Ein anderer wütender Mann beschuldigte mich zunächst des Lügens. Auf eine Nachfrage hin regte er sich völlig am Thema vorbei darüber auf, dass es zu einem „Konkurrenzkampf“ in „traditionell langlebigen Beziehungsgefügen“ kommt, wenn Frauen plötzlich Macht ausüben.
Das Schöne an dem Ganzen: Ich gehe davon aus, dass keiner der Menschen in meiner Kommentarspalte sich meinen Artikel tatsächlich durchgelesen hat. Ja, noch nicht mal die Beschreibung des Posts wurde meines Erachtens nach rezipiert. Hätten sie das getan, wüssten sie nämlich: Es ging nie darum, Männer zu diffamieren. Es geht um ein Konstrukt von Männlichkeit, das uns allen schadet, aber am meisten ihnen selbst.
Stattdessen boten sie ein Paradebeispiel von toxisch männlichem Verhalten.
Erkenntnisse nach dem Kommentar-Kampf
Was ich aus dieser Situation gelernt habe? Erstens: Kommentarmoderation ist wichtig und sollte in seinem Zeit- und Kraftaufwand auf gar keinen Fall unterschätzt werden. Zweitens: Wenn Menschen wütend und emotional auf Dinge reagieren, hat man einen Nerv getroffen.
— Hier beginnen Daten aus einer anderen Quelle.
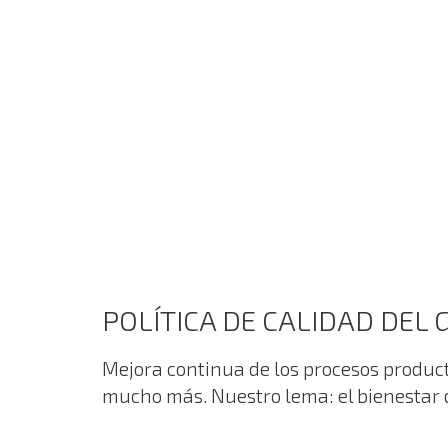
POLÍTICA DE CALIDAD DEL
Mejora continua de los procesos product
mucho más. Nuestro lema: el bienestar 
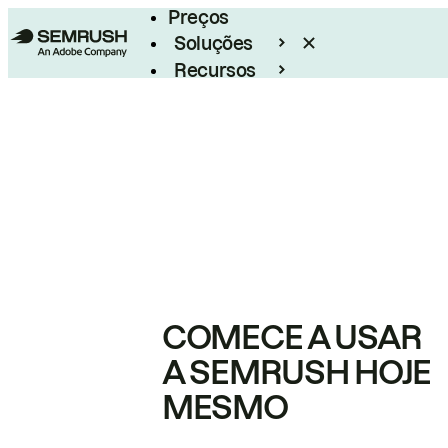
Preços
Soluções
Recursos
Empresarial
COMECE A USAR
A SEMRUSH HOJE
MESMO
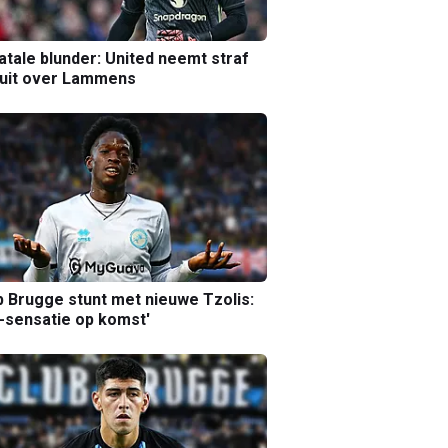
atale blunder: United neemt straf
luit over Lammens
b Brugge stunt met nieuwe Tzolis:
sensatie op komst'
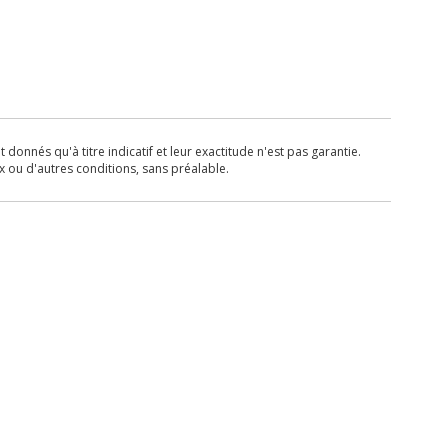
donnés qu'à titre indicatif et leur exactitude n'est pas garantie.
x ou d'autres conditions, sans préalable.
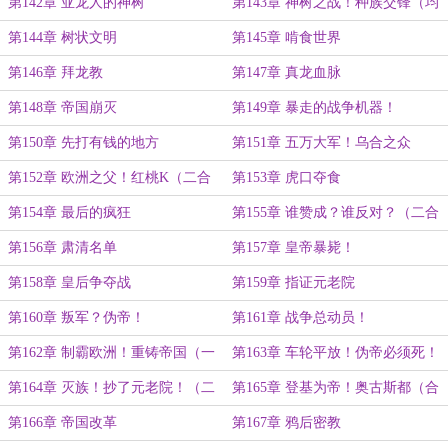
第142章 亚龙人的神树
第143章 神树之战！种族交锋（均
订一万六加更）
第144章 树状文明
第145章 啃食世界
第146章 拜龙教
第147章 真龙血脉
第148章 帝国崩灭
第149章 暴走的战争机器！
第150章 先打有钱的地方
第151章 五万大军！乌合之众
第152章 欧洲之父！红桃K（二合
第153章 虎口夺食
一）
第154章 最后的疯狂
第155章 谁赞成？谁反对？（二合
一）
第156章 肃清名单
第157章 皇帝暴毙！
第158章 皇后争夺战
第159章 指证元老院
第160章 叛军？伪帝！
第161章 战争总动员！
第162章 制霸欧洲！重铸帝国（一
第163章 车轮平放！伪帝必须死！
万字）
（九千字）
第164章 灭族！抄了元老院！（二
第165章 登基为帝！奥古斯都（合
合一）
一）
第166章 帝国改革
第167章 鸦后密教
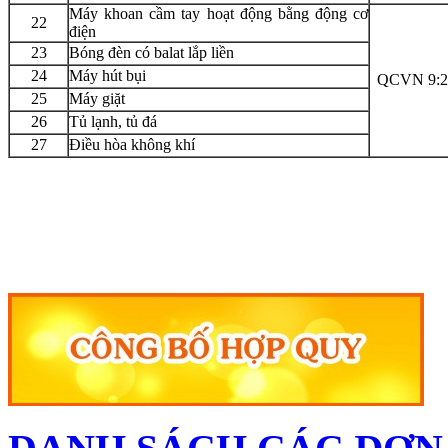
Máy khoan cầm tay hoạt động bằng động cơ
22
điện
23
Bóng đèn có balat lắp liền
24
Máy hút bụi
QCVN 9:
25
Máy giặt
26
Tủ lạnh, tủ đá
27
Điều hòa không khí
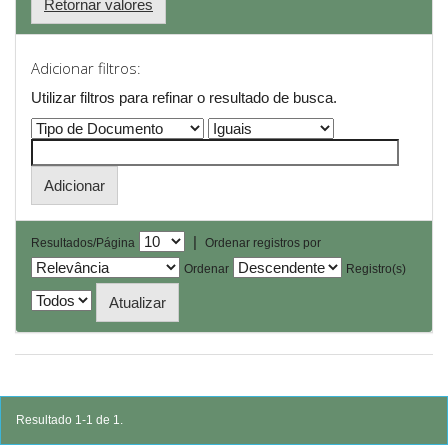
Retornar valores
Adicionar filtros:
Utilizar filtros para refinar o resultado de busca.
|
Resultados/Página
Ordenar registros por
Ordenar
Registro(s)
Resultado 1-1 de 1.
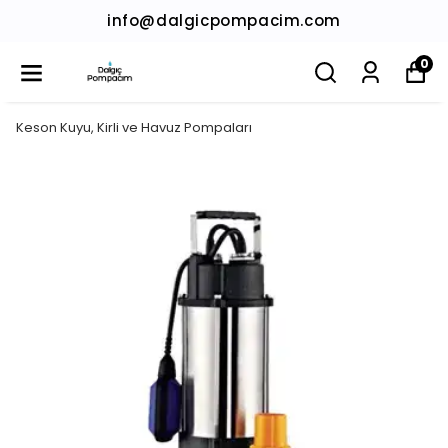
info@dalgicpompacim.com
0
Keson Kuyu, Kirli ve Havuz Pompaları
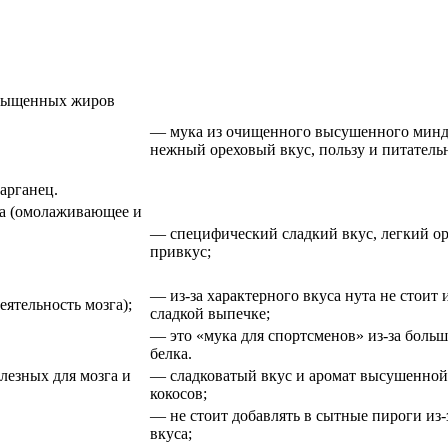
асыщенных жиров
— мука из очищенного высушенного минд
нежный ореховый вкус, пользу и питательн
арганец.
на (омолаживающее и
— специфический сладкий вкус, легкий о
привкус;
— из-за характерного вкуса нута не стоит 
ятельность мозга);
сладкой выпечке;
— это «мука для спортсменов» из-за больш
белка.
езных для мозга и
— сладковатый вкус и аромат высушенной
кокосов;
— не стоит добавлять в сытные пироги из-
вкуса;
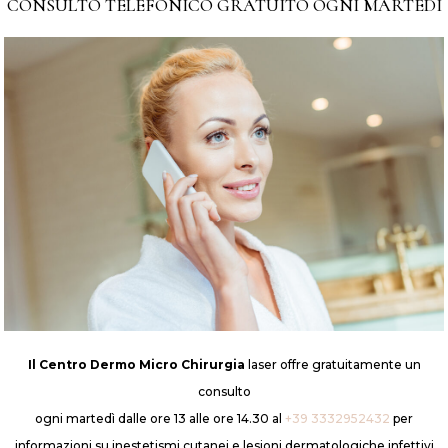
CONSULTO TELEFONICO GRATUITO OGNI MARTEDÌ
Il Centro Dermo Micro Chirurgia
laser offre gratuitamente un
consulto
ogni martedì dalle ore 13 alle ore 14.30 al
+39 3332952432
per
iddetti di trazione. Si tratta di fili in PDO (polidioxanone)
informazioni su inestetismi cutanei e lesioni dermatologiche infettivi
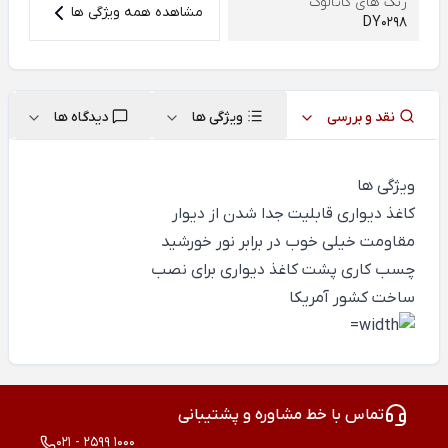
رنگ های کاتالوگ
مشاهده همه ویژگی ها
DY0298
نقد و بررسی
ویژگی ها
دیدگاه ها
ویژگی ها
کاغذ دیواری قابلیت جدا شدن از دیوار
مقاومت خیلی خوب در برابر نور خورشید
چسب کاری پشت کاغذ دیواری برای نصب
ساخت کشور آمریکا
تماس با خط مشاوره و پشتیبانی
021 - 2599 1000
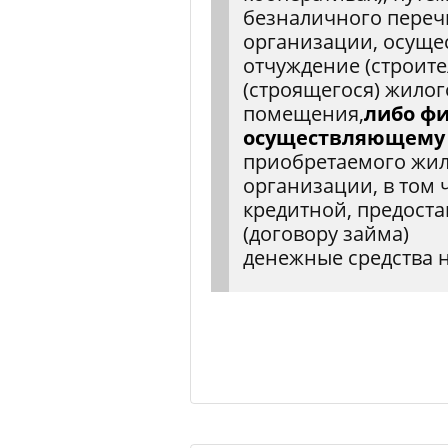
безналичного переч
организации, осущ
отчуждение (строит
(строящегося) жилог
помещения,
либо фи
осуществляющему
приобретаемого жил
организации, в том 
кредитной, предост
(договору займа)
денежные средства н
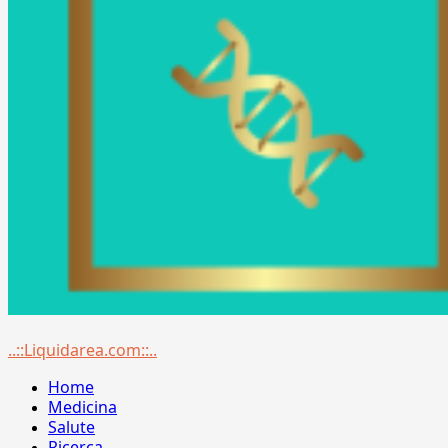
Menu
..::Liquidarea.com::..
principale
Home
Medicina
Salute
Ricerca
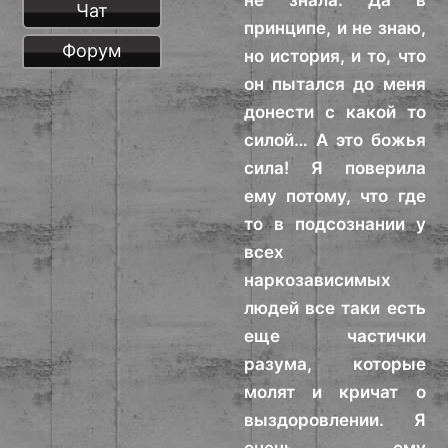
не знала. Да в
Чат
принципе, и не знаю,
Форум
но история, и то, что
он пытался до меня
донести с какой то
силой… А это божья
сила! Я поверила
ему потому, что где
то в подсознании у
всех
наркозависимых
людей все таки есть
еще частички
разума, которые
молят и кричат о
выздоровлении. Я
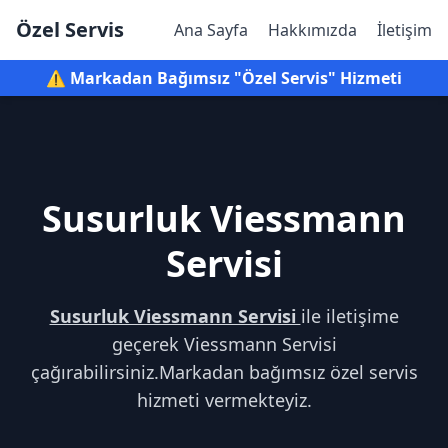
Özel Servis
Ana Sayfa
Hakkımızda
İletişim
⚠️ Markadan Bağımsız "Özel Servis" Hizmeti
Susurluk Viessmann
Servisi
Susurluk Viessmann Servisi
ile iletişime
geçerek Viessmann Servisi
çağırabilirsiniz.Markadan bağımsız özel servis
hizmeti vermekteyiz.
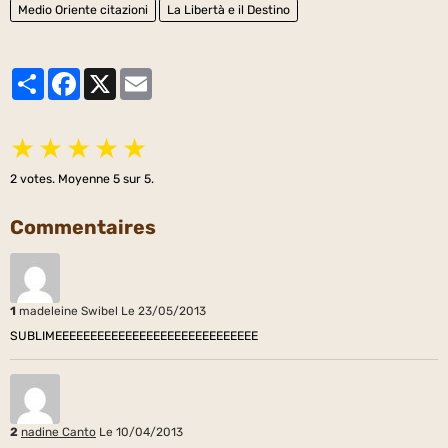
Medio Oriente citazioni
La Libertà e il Destino
Partager
Facebook
X
Email
★
★
★
★
★
2
votes. Moyenne
5
sur 5.
Commentaires
1
madeleine Swibel
Le 23/05/2013
SUBLIMEEEEEEEEEEEEEEEEEEEEEEEEEEEEE
2
nadine Canto
Le 10/04/2013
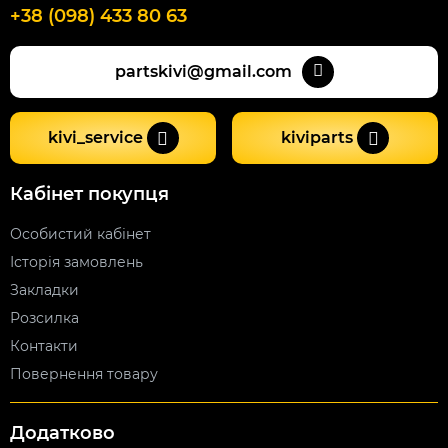
+38 (098) 433 80 63
partskivi@gmail.com
kivi_service
kiviparts
Кабінет покупця
Особистий кабінет
Історія замовлень
Закладки
Розсилка
Контакти
Повернення товару
Додатково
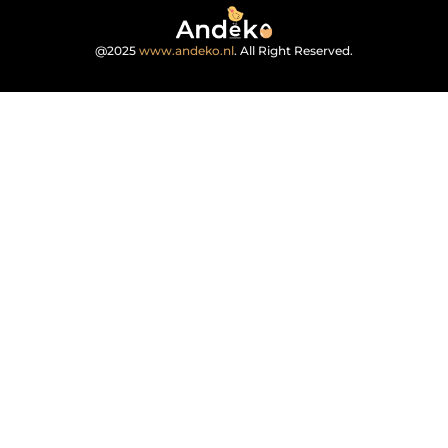
@2025
www.andeko.nl
. All Right Reserved.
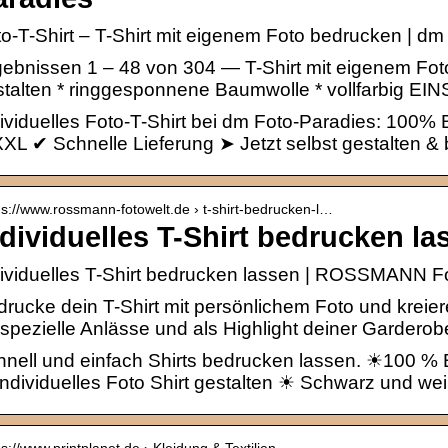
o-T-Shirt – T-Shirt mit eigenem Foto bedrucken | dm
ebnissen 1 – 48 von 304 — T-Shirt mit eigenem Fot
talten * ringgesponnene Baumwolle * vollfarbig EIN
ividuelles Foto-T-Shirt bei dm Foto-Paradies: 100%
XL ✔ Schnelle Lieferung ➤ Jetzt selbst gestalten & 
 s://www.rossmann-fotowelt.de › t-shirt-bedrucken-l…
ndividuelles T-Shirt bedrucken la
dividuelles T-Shirt bedrucken lassen | ROSSMANN F
rucke dein T-Shirt mit persönlichem Foto und krei
 spezielle Anlässe und als Highlight deiner Garderob
hnell und einfach Shirts bedrucken lassen. ☀100 
ndividuelles Foto Shirt gestalten ☀ Schwarz und we
 s://www.printplanet.de › Kleidung & Textilien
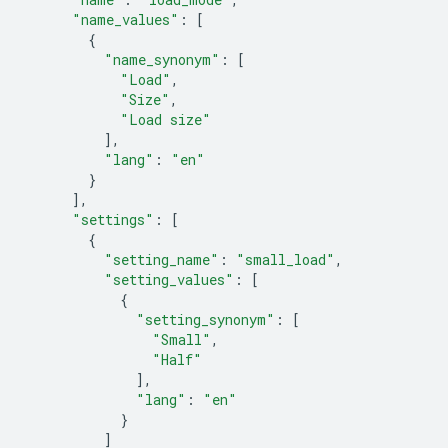
"name_values"
:
[
{
"name_synonym"
:
[
"Load"
,
"Size"
,
"Load size"
],
"lang"
:
"en"
}
],
"settings"
:
[
{
"setting_name"
:
"small_load"
,
"setting_values"
:
[
{
"setting_synonym"
:
[
"Small"
,
"Half"
],
"lang"
:
"en"
}
]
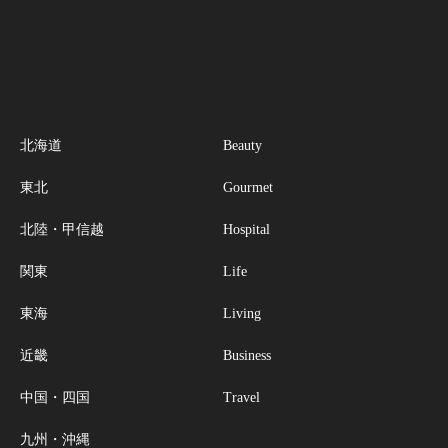
北海道
Beauty
東北
Gourmet
北陸・甲信越
Hospital
関東
Life
東海
Living
近畿
Business
中国・四国
Travel
九州・沖縄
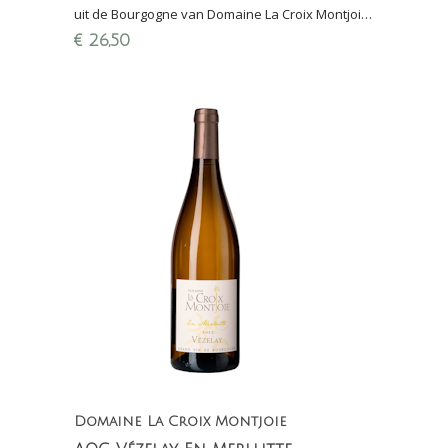
uit de Bourgogne van Domaine La Croix Montjoie.
Vezelay ligt iets ten zuiden van Chablis.
€
26,50
Domaine La Croix Montjoie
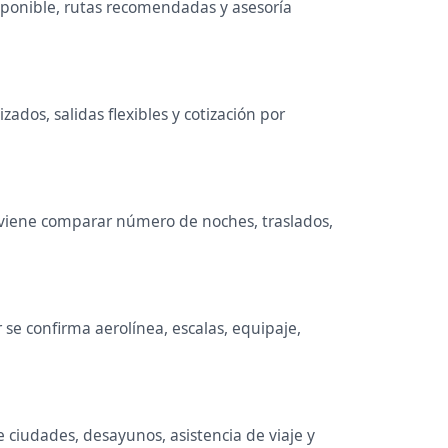
sponible, rutas recomendadas y asesoría
ados, salidas flexibles y cotización por
onviene comparar número de noches, traslados,
se confirma aerolínea, escalas, equipaje,
e ciudades, desayunos, asistencia de viaje y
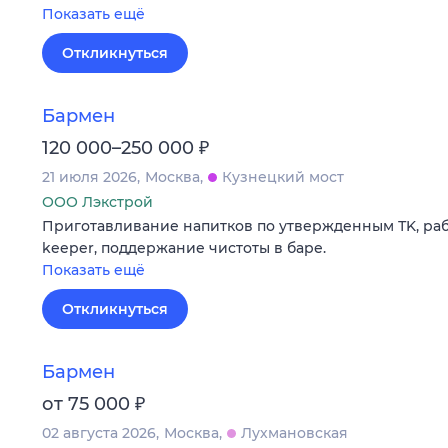
Показать ещё
Откликнуться
Бармен
₽
120 000–250 000
21 июля 2026
Москва
Кузнецкий мост
ООО Лэкстрой
Приготавливание напитков по утвержденным ТK, рабо
keeper, поддержание чистоты в баре.
Показать ещё
Откликнуться
Бармен
₽
от 75 000
02 августа 2026
Москва
Лухмановская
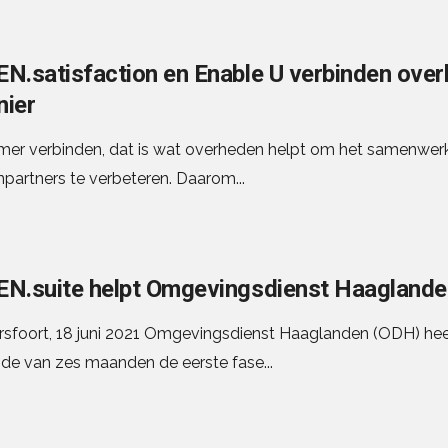
N.satisfaction en Enable U verbinden over
ier
mer verbinden, dat is wat overheden helpt om het samenwerk
npartners te verbeteren. Daarom...
N.suite helpt Omgevingsdienst Haaglande
sfoort, 18 juni 2021 Omgevingsdienst Haaglanden (ODH) hee
ode van zes maanden de eerste fase...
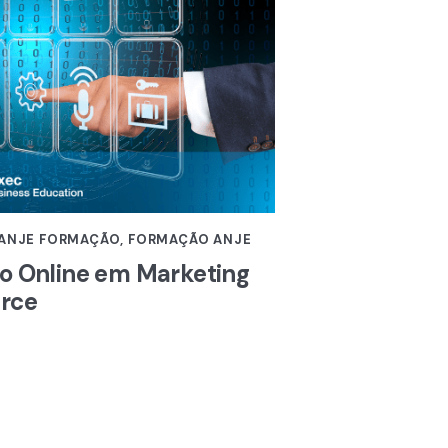
 ANJE FORMAÇÃO
,
FORMAÇÃO ANJE
o Online em Marketing
erce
Drittens: Destruktive Menschen sind am lautesten. Man sollte ihnen nicht die Macht über die Situation überlassen, sondern sich auf die Menschen konzentrieren, die die eigenen Worte wirklich lesen, liken und abspeichern. Und viertens: Es ist unsere Aufgabe als Individuen und als Gesellschaft, besonders aufmerksam dahin zu blicken, wo es wehtut. Wo Glaubenssätze und vielleicht sogar unser Verhalten selbst hinterfragt werden. Nur so können wir wachsen und einen Unterschied machen.